TEXT SEGMENT
_ _ _

United States District Court, D. Montana, Billings Division

September 30, 2019

CHARLES M. BUTLER, III and CHOLE BUTLER Plaintiffs,
v.
UNIFIED LIFE INSURANCE COMPANY; HEALTH PLANS INTERMEDIARIES HOLDINGS, LLC, doing business as Health Insurance Innovations, Inc.; ALLIED NATIONAL, INC.; NATIONAL BROKERS OF AMERICA, INC.; THE NATIONAL CONGRESS OF EMPLOYERS, INC.; and DOES 1-10 Defendants.

          ORDER

          SUSAN P. WATTERS UNITED STATES DISTRICT JUDGE

         Before the Court are United States Magistrate Judge Timothy Cavan's findings and recommendation filed August 8, 2019. (Doc. 226). Judge Cavan recommends the Court deny Plaintiffs' motion to certify a class action. (Doc. 93).

         I. Standard of review

         Plaintiffs filed timely objections to the findings and recommendation. (Doc. 232). Plaintiffs are entitled to de novo review of those portions of Judge Cavan's findings and recommendation to which they properly object. 28 U.S.C. § 636(b)(1); Fed.R.Civ.P. 72(b)(3).

         II. Factual summary

         The proposed class action concerns Defendant Unified Life Insurance Company's systematic practice of paying healthcare bills based on what providers have previously accepted rather than what providers charge. The Court has already determined as a matter of law that Unified's systematic practice breaches insurance contracts containing the Reasonable and Customary Charge clause. The Reasonable and Customary Charge clause states, in effect, that Unified will pay the lesser of either the billed charges or the usual charge for a comparable service in the geographic area. Because Unified pays what providers previously accepted rather than what providers either actually or usually charged, it's a breach of the insurance contract.

_ _ _

DATASET EXTRACT

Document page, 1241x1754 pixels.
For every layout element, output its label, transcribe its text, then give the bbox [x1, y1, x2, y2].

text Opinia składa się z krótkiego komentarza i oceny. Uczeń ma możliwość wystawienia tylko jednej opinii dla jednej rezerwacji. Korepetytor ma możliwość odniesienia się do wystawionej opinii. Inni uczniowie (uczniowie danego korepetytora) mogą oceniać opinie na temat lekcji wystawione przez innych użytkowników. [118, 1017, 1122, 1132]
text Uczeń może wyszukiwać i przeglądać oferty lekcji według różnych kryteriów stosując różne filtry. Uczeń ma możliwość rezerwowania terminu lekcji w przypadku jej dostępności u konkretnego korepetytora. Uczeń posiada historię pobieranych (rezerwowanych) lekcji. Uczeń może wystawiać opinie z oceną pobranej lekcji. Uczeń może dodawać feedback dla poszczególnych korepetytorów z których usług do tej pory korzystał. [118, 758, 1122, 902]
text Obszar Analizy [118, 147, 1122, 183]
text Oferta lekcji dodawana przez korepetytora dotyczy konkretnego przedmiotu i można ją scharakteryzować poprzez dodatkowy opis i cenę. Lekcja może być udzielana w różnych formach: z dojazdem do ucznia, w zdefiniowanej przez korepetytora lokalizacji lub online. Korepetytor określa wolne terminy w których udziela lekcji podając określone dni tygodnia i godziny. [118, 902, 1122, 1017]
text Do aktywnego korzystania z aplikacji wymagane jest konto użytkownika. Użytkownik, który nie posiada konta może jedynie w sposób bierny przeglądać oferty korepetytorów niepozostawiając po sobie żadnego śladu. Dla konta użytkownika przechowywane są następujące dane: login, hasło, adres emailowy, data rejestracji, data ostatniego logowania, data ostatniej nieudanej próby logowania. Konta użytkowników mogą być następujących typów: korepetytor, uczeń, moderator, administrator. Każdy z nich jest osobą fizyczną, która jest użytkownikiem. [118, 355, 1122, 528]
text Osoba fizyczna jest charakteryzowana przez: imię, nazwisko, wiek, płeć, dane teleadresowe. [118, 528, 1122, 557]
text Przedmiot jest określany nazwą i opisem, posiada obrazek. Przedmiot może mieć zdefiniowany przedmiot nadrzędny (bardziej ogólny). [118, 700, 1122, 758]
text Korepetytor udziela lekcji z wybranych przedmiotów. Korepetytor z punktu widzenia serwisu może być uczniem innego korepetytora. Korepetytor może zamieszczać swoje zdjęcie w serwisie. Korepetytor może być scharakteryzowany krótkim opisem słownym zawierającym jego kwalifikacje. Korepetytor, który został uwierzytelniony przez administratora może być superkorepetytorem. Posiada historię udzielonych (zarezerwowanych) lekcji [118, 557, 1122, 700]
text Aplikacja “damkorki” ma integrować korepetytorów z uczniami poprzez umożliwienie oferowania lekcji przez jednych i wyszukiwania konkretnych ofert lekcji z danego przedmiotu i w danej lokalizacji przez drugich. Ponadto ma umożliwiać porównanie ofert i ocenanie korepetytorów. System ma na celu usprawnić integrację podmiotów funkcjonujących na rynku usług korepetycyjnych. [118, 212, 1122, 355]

_ _ _

STATED EXERCISE
Please state what Judge Cavan recommends in the court order. The listing comes from a source separate from the court order.

ANSWER TO THIS PROBLEM
That the Court deny Plaintiffs' motion to certify a class action.